About 500 ethnic Tibetans from neighboring townships had converged on Sichuan province’s Dabba county government on Friday demanding that the border between them be clearly demarcated, the Hong Kong-based Information Center for Human Rights and Democracy reported.

The lack of a clear border had led to escalating clashes over accusations of poaching of caterpillar fungus, a precious ingredient in traditional Chinese medicine that is the mainstay of the local economy, the group said.

County officials made no move to intervene, however, and fighting broke out between the two groups on a nearby bridge during which several men from Danba township drew rifles and threw hand grenades, killing six from Sumdo township, the group said.

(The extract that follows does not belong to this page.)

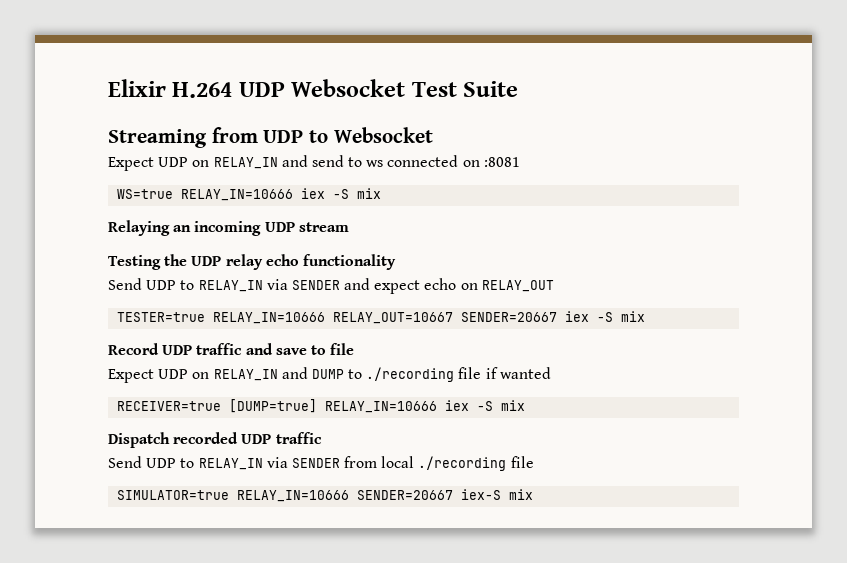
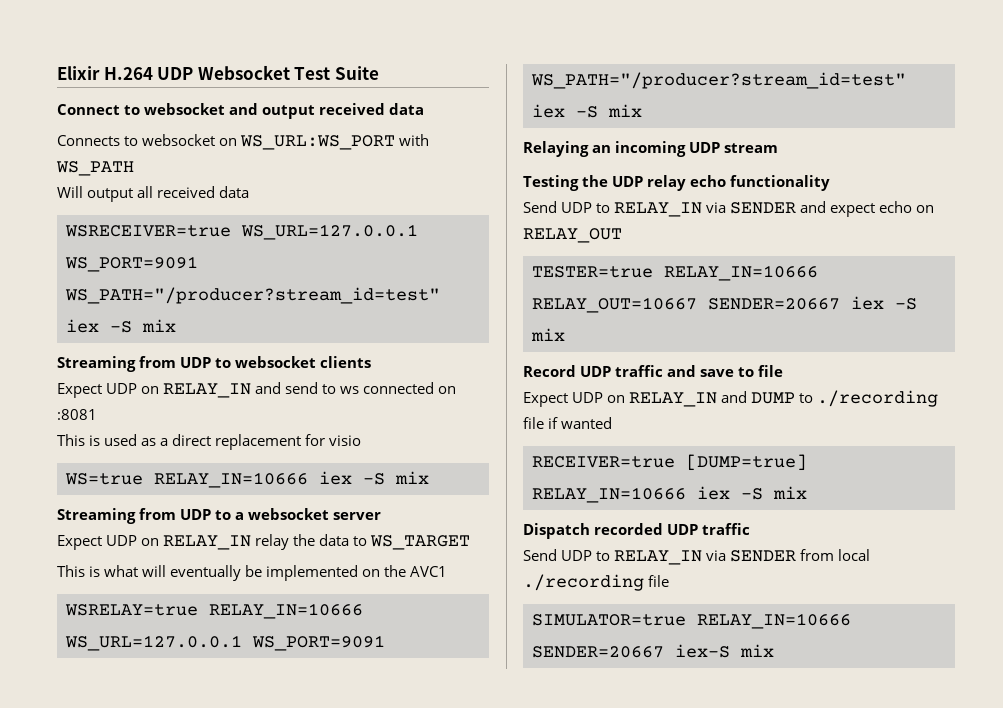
[108,127,433,148] // Streaming from UDP to Websocket -> [57,103,425,119] [57,134,430,150] [56,161,134,176] [57,186,250,202] [65,224,418,240] [65,256,198,272] [65,287,440,304] [66,319,176,333] [57,356,372,372] // Connect to websocket and output received data // Connects to websocket on WS_URL:WS_PORT with WS_PATH // Will output all received data // WSRECEIVER=true WS_URL=127.0.0.1 WS_PORT=9091 WS_PATH="/producer?stream_id=test" iex -S mix // Streaming from UDP to websocket clients
(520, 162) none -> [57,434,362,450] // This is used as a direct replacement for visio
(382, 193) none -> [57,508,382,524] [57,534,471,550] [57,565,448,581] [65,603,363,619] [65,635,385,651] [531,72,906,89] [532,104,642,118] // Streaming from UDP to a websocket server // Expect UDP on RELAY_IN relay the data to WS_TARGET // This is what will eventually be implemented on the AVC1 // WSRELAY=true RELAY_IN=10666 WS_URL=127.0.0.1 WS_PORT=9091 WS_PATH="/producer?stream_id=test" iex -S mix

A female officer who answered the phone at Dabba police headquarters confirmed the clash, but said investigators were still trying to determine the number of casualties.

“I heard that people died but we are not clear about the exact number since the investigation is still going on,” said the woman, who declined to give her name as is common with Chinese police officers.

Calls to county government officers rang unanswered.

The Information Center said local Tibetan leaders were holding the county government partly responsible for the clashes because it failed on repeated occasions to meet calls to settle the border dispute.

Amid rising numbers of civil disturbances, local officials have been ordered by Beijing to step in before such disputes get out of hand — and threatened with dismissal for not doing so.

It wasn’t clear where the weapons had come from, although guerrillas in traditionally Tibetan areas of western Sichuan battled occupying Chinese forces for years in the 1950s.